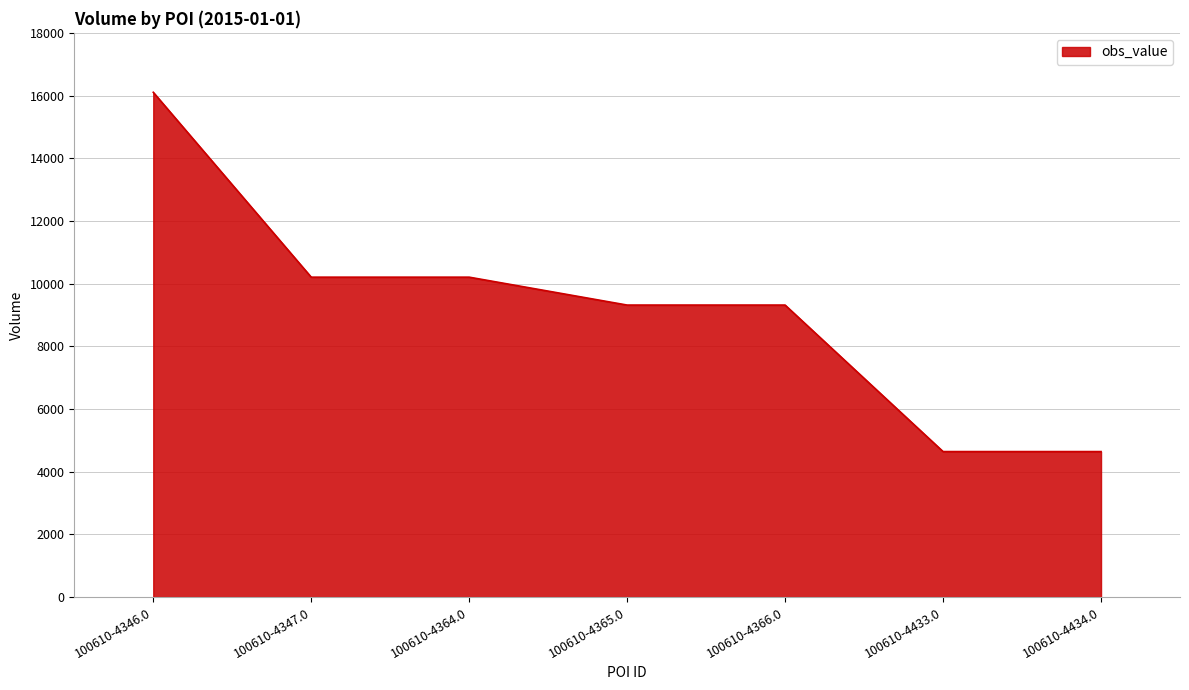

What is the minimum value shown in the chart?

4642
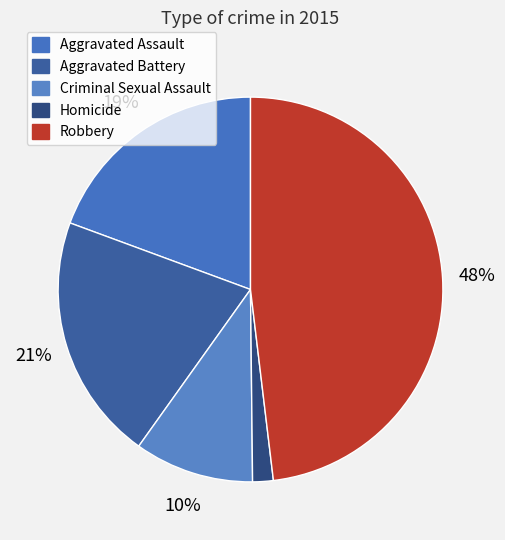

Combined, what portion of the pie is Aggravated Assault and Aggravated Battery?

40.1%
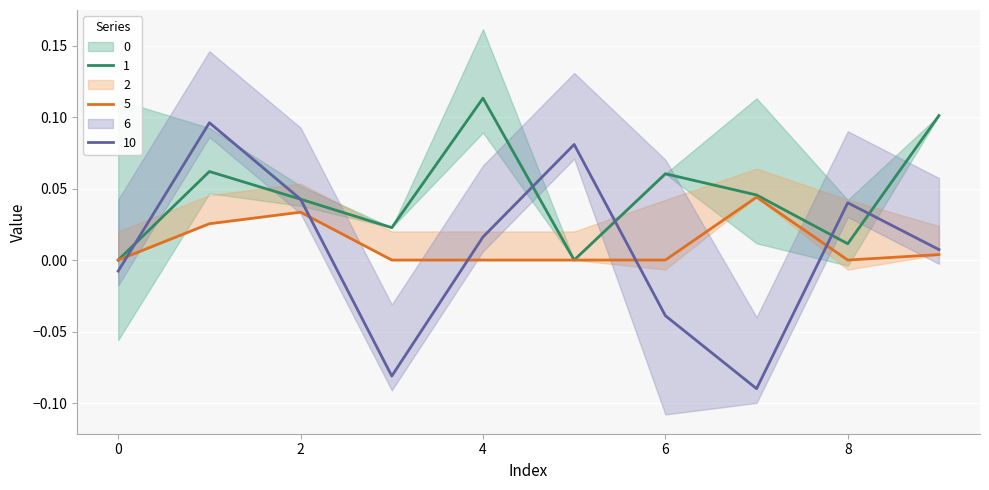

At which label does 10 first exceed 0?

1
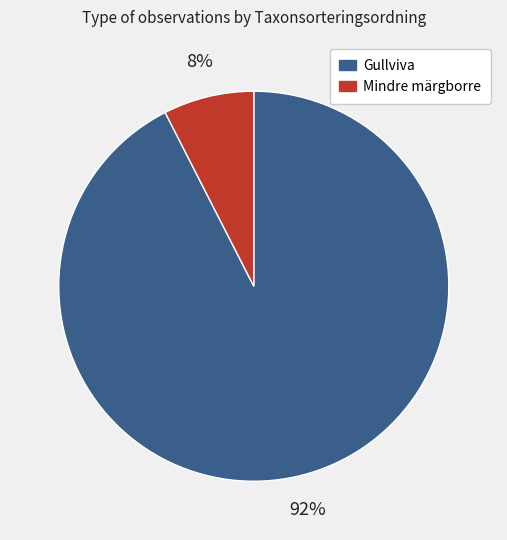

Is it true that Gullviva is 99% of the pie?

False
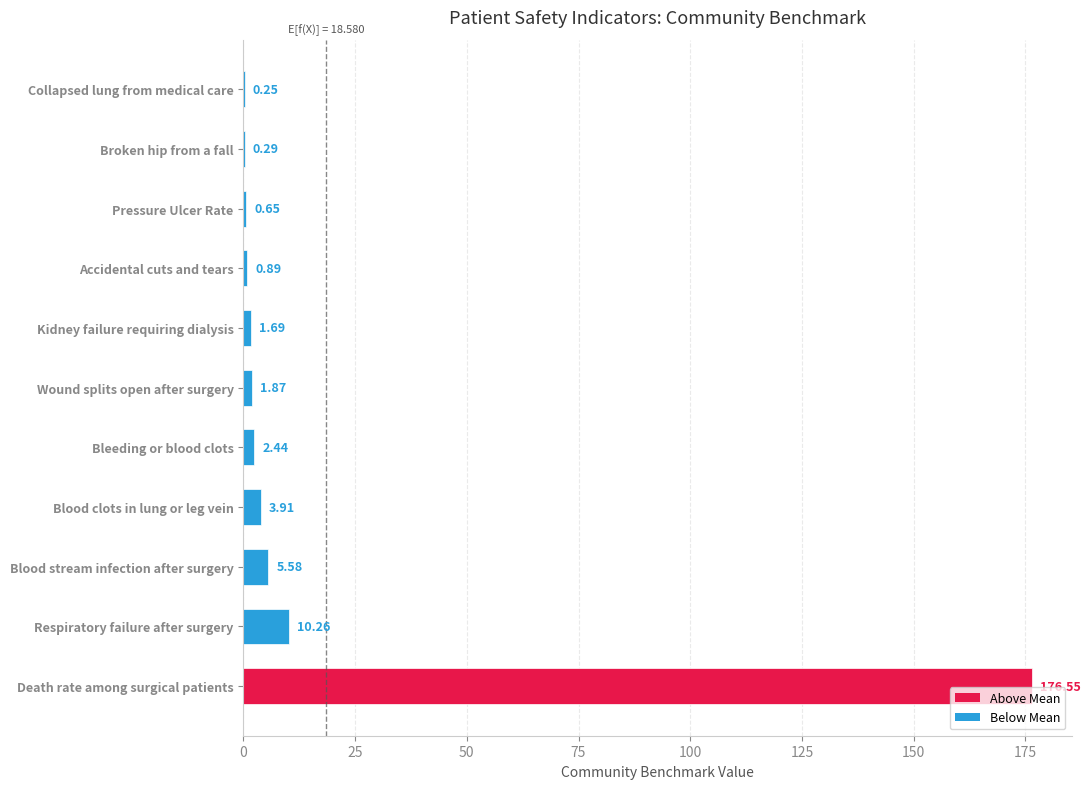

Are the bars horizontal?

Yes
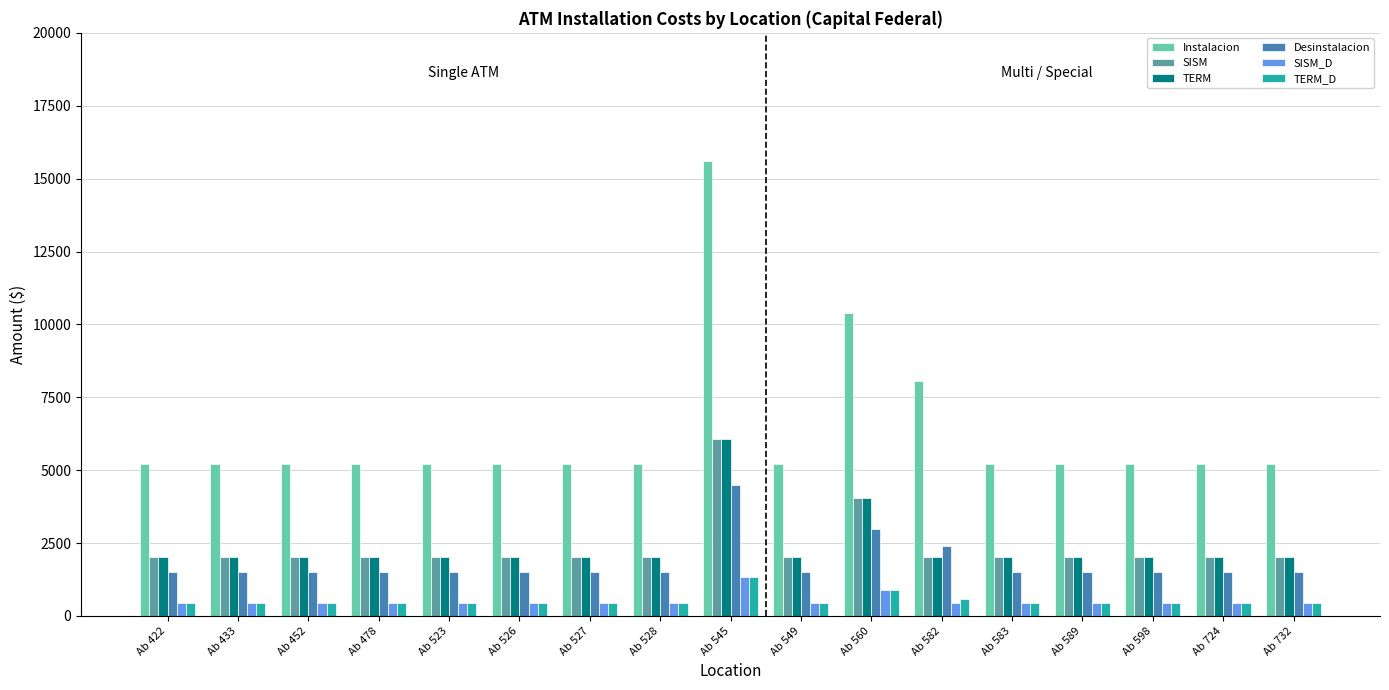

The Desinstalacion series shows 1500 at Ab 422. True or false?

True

• • • • •

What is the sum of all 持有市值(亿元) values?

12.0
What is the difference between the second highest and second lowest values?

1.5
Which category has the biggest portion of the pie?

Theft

• • • • •

| ZO WERKT HET |
Som elke regel uit de lijst op waarin het woord "portion" voorkomt. Het verschil tussen hoofdletters en kleine letters telt mee.

| VERWACHT ANTWOORD |
Combined, what portion of the pie is Aggravated Assault and Aggravated Battery?
Which category has the biggest portion of the pie?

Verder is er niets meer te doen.